Dataset entries
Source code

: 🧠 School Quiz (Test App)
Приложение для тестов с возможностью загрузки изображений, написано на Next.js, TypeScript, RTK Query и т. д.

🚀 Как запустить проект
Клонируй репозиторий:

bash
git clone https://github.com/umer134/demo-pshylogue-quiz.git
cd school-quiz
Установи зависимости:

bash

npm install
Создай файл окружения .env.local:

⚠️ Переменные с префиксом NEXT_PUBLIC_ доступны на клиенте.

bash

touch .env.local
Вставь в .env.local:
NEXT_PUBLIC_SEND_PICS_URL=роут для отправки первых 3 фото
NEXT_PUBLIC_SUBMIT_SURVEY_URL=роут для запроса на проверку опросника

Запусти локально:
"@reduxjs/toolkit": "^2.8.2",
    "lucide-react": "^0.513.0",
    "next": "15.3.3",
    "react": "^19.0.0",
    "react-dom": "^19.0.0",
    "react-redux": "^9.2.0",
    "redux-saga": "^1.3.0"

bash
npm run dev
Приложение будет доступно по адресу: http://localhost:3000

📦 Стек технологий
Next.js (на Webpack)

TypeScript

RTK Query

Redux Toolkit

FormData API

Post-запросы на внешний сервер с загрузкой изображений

Task: Select the lines from the entries that include the word "Query".

Answer to this problem:
Приложение для тестов с возможностью загрузки изображений, написано на Next.js, TypeScript, RTK Query и т. д.
RTK Query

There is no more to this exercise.